YERELDE ALTERNATİF MÜMKÜN MÜ?
Şüphesiz, AKP Hükümetinin hem yerel hem merkezi yönetimde güç kaybetmesi, emekten yana bir siyasetin güç kazanması, bu mücadelenin merkezinde yer alıyor. 30 Mart seçimleri bu bakımdan bir dönüm noktası olabilir. Bununla birlikte emekten yana, halktan yana belediyelerde bir alternatif arayışı içine girmek mümkün. Yasalar emekten yana bir belediyeciliğin de elini kolunu bağlıyor; kamu işçisi almasına engel oluyor, taşeronlaştırmayı dayatıyor. Tam da bu nok-tada, belediye şirketleri (BİT’ler) aracılığı ile geçici bir ara formül üretmek mümkün.

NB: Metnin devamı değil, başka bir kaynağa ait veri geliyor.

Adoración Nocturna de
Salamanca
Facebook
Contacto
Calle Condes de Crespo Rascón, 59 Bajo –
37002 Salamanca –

Doğru bir planlama, altyapı ve kadro ile belediyeler, ihale mevzuatının öngördüğü şartları da yerine getirerek, hizmetlerini belediye şirketleri aracılığı ile yürütebilir. İşçileri, taşeron şirketlerden kurtararak belediye şirketleri aracılığı ile istihdam edebilir, işçilerin sendikal haklarını kullanmalarının altyapısını oluşturabilir. Bu formül, taşeronu ortadan kaldırmıyor, zira belediye şirketi de ihaleye girmek ve belediyenin taşeronu olmak zorunda. Bu yüzden bu geçici ara formülü, taşerona karşı yürütülecek genel mücadele ile birlikte ele almak gerekiyor. Altını çizerek belirtelim ki, CHP’li bazı belediyelerde bu alternatif arayışının eksik, kötü ve samimiyetsiz örnekleri yaşandı. Tam da bu noktada, belediyelerde alternatif bir istihdam modelini samimiyetle ve hakkıyla uygulayacak, taşerona karşı mücadeleye de omuz verecek gerçekten emek dostu bir belediyeciliğe büyük ihtiyaç var.